Task prompt :: When a line in the data below includes "wrist", pick it out and copy it.

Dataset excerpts
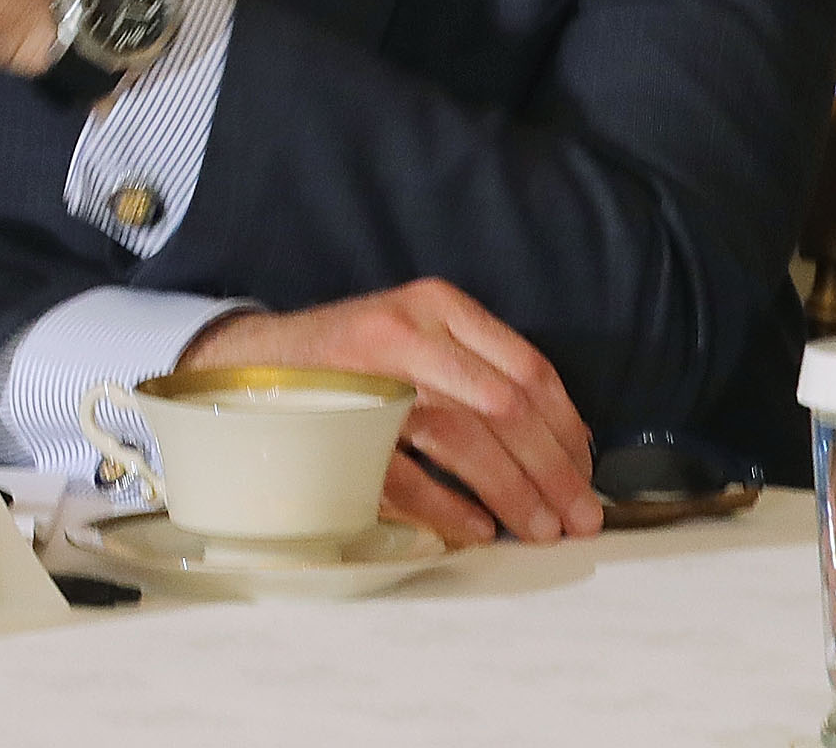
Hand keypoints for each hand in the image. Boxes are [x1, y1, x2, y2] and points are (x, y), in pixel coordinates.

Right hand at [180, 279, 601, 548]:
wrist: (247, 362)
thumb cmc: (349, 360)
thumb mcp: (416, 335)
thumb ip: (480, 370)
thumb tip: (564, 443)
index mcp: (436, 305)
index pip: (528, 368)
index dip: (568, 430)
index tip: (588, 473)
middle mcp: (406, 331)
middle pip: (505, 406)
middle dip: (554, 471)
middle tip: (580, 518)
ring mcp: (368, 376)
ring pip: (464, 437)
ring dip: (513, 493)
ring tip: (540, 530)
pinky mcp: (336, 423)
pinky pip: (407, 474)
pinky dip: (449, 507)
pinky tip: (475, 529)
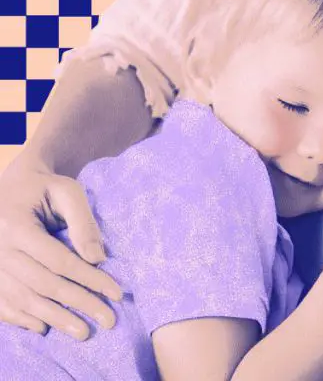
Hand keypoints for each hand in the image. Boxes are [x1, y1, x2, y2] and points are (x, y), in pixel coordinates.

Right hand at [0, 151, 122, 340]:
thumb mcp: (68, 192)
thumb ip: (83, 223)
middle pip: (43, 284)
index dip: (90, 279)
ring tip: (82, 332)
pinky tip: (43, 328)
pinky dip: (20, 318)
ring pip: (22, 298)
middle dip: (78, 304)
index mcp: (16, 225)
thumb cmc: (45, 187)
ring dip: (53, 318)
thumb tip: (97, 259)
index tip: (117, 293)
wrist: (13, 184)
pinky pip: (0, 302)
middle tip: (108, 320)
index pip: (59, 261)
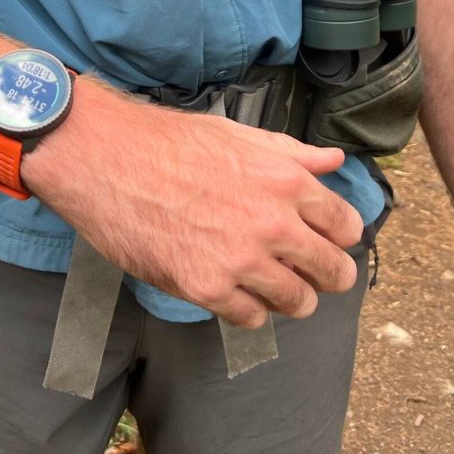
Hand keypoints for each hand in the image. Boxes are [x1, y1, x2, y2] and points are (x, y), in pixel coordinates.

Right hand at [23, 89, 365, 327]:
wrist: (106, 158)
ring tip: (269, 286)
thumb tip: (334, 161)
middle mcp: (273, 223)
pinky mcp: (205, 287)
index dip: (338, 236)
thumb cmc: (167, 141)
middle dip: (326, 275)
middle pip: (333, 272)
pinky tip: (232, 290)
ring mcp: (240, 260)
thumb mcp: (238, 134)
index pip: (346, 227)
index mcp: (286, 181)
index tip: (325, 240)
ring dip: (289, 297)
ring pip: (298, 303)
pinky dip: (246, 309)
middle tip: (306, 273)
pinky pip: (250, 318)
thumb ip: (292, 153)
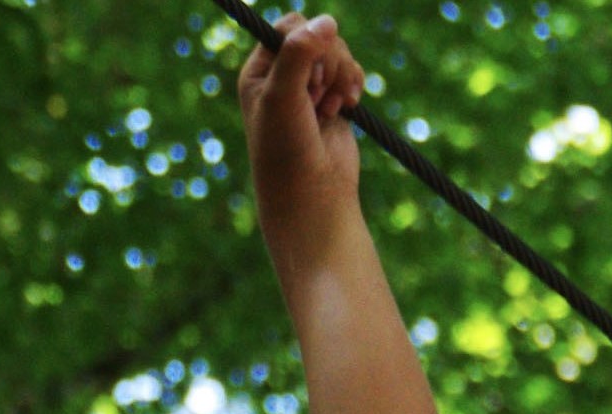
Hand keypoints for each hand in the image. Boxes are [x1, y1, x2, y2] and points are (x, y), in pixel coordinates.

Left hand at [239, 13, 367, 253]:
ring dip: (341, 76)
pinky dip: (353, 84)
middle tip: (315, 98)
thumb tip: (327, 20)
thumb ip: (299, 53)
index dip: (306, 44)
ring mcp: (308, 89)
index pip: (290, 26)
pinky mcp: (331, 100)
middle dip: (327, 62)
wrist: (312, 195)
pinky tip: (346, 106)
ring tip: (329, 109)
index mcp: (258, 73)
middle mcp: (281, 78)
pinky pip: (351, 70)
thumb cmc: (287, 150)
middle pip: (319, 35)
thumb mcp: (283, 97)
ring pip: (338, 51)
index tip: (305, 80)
...
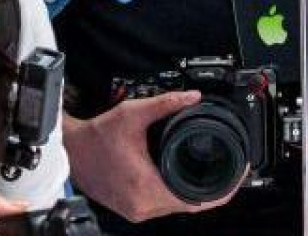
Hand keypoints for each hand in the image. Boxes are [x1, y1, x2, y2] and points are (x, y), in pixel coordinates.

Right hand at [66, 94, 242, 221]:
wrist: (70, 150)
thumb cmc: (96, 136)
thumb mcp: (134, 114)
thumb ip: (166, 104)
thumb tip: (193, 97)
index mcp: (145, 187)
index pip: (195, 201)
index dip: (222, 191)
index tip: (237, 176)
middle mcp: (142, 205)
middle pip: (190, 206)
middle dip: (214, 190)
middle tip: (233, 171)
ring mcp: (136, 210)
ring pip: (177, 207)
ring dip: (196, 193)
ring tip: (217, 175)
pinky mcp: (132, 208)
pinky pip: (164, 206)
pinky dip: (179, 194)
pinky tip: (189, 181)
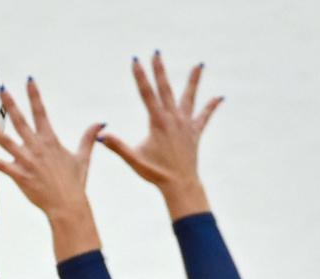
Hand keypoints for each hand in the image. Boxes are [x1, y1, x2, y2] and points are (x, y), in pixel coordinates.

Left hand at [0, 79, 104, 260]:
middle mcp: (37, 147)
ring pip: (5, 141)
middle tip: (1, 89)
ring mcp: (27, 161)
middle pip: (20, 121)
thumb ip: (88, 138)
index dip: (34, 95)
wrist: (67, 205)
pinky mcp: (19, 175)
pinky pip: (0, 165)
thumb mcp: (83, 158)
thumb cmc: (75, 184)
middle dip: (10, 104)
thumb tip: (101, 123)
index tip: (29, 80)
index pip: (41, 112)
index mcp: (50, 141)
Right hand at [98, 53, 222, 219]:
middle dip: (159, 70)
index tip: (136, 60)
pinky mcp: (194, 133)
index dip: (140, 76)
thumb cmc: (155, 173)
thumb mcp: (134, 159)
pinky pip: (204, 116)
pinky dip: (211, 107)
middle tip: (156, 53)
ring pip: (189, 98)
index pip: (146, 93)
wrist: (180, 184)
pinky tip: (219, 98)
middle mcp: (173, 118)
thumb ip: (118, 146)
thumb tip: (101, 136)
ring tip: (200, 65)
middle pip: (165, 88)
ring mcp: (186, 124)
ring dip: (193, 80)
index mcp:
--
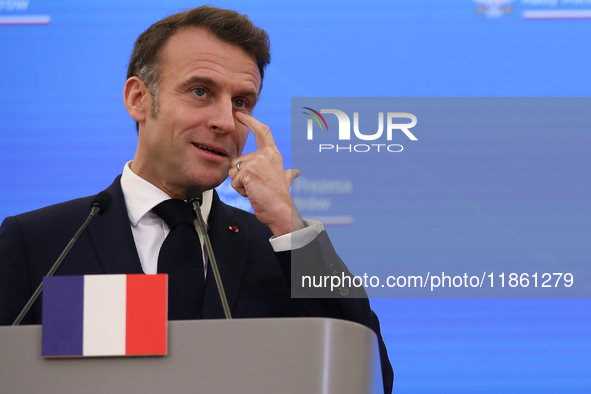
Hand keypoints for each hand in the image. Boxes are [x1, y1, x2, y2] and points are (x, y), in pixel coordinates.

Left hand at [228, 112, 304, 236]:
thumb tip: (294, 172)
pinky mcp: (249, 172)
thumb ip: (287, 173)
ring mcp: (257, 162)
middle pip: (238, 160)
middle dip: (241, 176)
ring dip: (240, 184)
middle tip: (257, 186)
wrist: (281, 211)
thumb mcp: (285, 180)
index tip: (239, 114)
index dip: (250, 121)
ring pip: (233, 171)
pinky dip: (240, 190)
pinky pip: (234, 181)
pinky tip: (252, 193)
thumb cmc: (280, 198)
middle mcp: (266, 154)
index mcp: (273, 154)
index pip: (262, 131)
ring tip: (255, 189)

Exercise response ::
wrist: (247, 362)
wrist: (13, 184)
wrist: (106, 158)
wrist: (312, 195)
wrist: (70, 150)
wrist: (67, 205)
wrist: (180, 184)
wrist: (281, 211)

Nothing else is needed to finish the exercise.